Plan multiple opportunities in class where students can share different solutions and learn from mistakes. In order to do this effectively Teach Like a Champion 2.0 discusses three strategies

  • Expect Error. What does this mean? If we expect error, then we are not surprised or disappointed when students make a mistake.  Instead we are excited because it provides us an opportunity to get inside a students’ brains, know what they are really thinking, and then help fix misconceptions.

 

  • Withhold the Answer. Withholding the answer is a great way to see what students really understand.  To withhold the answer, rather than saying “Great Job, that is correct!”” or “No, sorry that answer is incorrect, does anyone have another answer,” you simply write each answer on the board without commenting on whether the answer is right or wrong. 

 

  • Manage the Tell. The hardest part about this is keeping your facial expressions from giving away that the answer is correct or incorrect, managing your ‘tell.’  Think of a poker face.  Once you take the answer that is given without comment, ask if anyone else has an answer.

Every time I use these strategies I not only engage my students more in wanting to know the correct answer, but I am also amazed at what misunderstandings students actually have that I would have never have known about if I had just accepted the first answer.

Here’s an example from a recent lesson I taught on integers:

I wrote the following problem on the board:    4 – (-5)

I then asked students to silently think about the answer for 10 seconds.  I called on a Miranda who responded with “The answer is 9.”  In my head I was delighted.  “Yes!” I thought.  “My students can add integers.” But I held back from smiling, tried to contain the excitement in my eyes and simply wrote the answer on the board.  I then asked if anyone else had a different answer to share.  While I hoped no one would, I expected error and asked the question in a tone that encouraged students to share another strategy and did not give away that 9 was correct.  Multiple hands shot up in the air, eagerly excited to share their thinking.  “Oh no," I thought deep down to myself, "this is not what I want to see.”  One student shared -9.  Another student shared -1 and then multiple students agreed with him.  Then the unexpected happened.  Miranda raised her hand and decided to change her answer from 9 to -1.  All in a moment, I went from thinking my students had mastered integer operations to find that we still had a lot of work and practice to do. 

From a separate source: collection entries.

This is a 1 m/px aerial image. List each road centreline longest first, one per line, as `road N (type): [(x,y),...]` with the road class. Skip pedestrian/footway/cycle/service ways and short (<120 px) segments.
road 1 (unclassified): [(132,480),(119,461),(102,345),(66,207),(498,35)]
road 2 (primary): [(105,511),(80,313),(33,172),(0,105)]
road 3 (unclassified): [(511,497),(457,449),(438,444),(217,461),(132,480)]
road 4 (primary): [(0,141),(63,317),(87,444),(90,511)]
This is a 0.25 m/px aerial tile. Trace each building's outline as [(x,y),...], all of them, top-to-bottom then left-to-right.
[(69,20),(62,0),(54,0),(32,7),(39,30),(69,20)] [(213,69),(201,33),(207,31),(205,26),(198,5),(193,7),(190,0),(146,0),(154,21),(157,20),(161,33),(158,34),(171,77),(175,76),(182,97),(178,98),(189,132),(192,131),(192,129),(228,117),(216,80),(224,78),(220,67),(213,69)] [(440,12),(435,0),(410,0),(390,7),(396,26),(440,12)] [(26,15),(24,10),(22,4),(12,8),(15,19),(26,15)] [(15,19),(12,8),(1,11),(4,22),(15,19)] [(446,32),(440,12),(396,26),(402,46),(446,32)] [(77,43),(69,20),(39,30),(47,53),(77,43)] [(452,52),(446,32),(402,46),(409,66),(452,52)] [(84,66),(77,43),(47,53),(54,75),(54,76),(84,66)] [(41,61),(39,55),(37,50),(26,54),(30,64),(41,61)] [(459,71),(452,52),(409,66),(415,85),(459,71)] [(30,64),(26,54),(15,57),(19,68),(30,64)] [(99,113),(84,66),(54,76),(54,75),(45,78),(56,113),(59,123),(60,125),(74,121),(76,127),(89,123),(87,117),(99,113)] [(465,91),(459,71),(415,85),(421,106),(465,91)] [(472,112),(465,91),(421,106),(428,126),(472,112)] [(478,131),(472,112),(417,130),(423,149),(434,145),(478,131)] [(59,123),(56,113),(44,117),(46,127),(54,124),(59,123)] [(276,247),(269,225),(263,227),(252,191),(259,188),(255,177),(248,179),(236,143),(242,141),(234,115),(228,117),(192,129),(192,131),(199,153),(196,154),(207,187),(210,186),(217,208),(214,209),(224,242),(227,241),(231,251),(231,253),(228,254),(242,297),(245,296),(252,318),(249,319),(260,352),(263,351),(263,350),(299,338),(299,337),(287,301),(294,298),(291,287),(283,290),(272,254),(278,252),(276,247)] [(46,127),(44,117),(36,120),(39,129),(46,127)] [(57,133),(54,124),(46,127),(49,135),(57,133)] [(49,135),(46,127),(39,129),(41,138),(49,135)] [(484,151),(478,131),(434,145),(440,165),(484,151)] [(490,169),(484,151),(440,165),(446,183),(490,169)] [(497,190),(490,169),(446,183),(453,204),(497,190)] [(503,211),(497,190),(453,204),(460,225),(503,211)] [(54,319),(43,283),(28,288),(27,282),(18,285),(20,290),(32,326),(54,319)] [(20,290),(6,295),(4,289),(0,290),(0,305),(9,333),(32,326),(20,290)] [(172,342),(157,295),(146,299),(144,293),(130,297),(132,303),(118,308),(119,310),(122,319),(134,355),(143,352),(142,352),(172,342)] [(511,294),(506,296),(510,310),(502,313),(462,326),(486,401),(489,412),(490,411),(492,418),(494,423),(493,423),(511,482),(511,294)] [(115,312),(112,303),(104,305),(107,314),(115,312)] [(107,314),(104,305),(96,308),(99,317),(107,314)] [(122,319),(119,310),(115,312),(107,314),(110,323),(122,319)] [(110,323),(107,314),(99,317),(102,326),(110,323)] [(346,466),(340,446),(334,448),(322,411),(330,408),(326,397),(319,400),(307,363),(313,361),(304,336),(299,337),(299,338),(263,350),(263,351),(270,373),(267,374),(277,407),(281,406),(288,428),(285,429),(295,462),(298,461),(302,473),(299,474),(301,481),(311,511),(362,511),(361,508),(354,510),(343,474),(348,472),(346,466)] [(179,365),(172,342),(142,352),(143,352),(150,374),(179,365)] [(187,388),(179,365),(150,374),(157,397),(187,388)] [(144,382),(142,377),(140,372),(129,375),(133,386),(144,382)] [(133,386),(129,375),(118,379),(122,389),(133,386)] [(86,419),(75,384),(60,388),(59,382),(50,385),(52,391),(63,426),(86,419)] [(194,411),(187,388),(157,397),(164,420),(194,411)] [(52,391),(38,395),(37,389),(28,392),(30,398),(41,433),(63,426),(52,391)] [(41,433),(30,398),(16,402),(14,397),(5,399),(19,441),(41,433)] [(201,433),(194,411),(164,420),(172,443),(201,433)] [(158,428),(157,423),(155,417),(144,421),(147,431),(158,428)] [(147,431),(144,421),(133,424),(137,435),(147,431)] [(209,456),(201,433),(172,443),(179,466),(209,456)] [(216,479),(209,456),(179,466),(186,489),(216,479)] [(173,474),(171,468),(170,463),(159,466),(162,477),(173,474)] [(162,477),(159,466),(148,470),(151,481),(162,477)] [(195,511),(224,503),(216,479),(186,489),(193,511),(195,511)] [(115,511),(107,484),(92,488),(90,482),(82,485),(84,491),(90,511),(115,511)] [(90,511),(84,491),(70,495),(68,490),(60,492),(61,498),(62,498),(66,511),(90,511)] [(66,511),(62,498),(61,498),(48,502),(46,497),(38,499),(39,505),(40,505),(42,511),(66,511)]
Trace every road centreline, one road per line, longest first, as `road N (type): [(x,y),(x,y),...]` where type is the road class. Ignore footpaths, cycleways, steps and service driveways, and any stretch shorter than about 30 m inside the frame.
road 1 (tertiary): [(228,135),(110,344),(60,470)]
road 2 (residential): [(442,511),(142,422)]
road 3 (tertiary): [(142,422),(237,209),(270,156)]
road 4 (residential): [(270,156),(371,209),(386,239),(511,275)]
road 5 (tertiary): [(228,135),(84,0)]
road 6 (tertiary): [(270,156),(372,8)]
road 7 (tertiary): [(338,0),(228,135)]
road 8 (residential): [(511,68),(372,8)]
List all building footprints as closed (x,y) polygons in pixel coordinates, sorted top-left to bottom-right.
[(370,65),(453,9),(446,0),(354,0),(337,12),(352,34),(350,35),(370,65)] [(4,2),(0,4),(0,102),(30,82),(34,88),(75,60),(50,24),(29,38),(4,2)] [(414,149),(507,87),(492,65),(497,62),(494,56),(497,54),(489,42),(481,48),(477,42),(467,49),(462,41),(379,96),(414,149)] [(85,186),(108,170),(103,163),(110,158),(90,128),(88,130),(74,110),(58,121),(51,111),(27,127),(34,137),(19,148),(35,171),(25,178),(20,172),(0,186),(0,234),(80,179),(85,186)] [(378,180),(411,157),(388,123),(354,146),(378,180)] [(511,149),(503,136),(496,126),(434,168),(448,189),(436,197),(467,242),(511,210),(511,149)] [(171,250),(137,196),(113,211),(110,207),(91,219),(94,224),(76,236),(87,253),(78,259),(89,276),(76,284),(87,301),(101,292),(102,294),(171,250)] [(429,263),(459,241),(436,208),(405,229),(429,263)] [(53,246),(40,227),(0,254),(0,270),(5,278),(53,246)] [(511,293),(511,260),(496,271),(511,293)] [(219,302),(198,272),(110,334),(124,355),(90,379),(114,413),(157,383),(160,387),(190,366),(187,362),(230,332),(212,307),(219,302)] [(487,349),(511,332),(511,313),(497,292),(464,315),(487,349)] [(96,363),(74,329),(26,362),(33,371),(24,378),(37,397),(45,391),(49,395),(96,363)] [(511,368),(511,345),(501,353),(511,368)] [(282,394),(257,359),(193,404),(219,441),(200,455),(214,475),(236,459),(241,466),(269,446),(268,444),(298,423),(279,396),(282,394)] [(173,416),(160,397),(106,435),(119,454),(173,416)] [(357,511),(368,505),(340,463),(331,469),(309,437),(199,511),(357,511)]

By expecting error, withholding the answer, and managing my tell, I now had a much clearer understanding of where the class stood on integers and had the opportunity to discuss this common mistake with the entire class. Students were engaged and eager to hear why the answer was not -1 and this led to a rich discussion on subtraction of integers.

In a math classroom, or any classroom, creating a culture of error is the first step in helping our students become better problem solvers.  Students who are not afraid to make mistakes learn how to persevere when solving a problem.  These students know that it's okay to try one solution path and when you don’t get the right answer, reassess your method and try a new one.  Cathy Seeley states the importance of creating a culture of error in our classes in her book Smarter than We Think, stating “Creating classrooms where this kind of learning is the norm may help students build into their lives a willingness to struggle, persevere, and learn from their mistakes – important skills for continuing to learn and succeed long after they’re out of school.”

How will you create a culture of error in your classroom?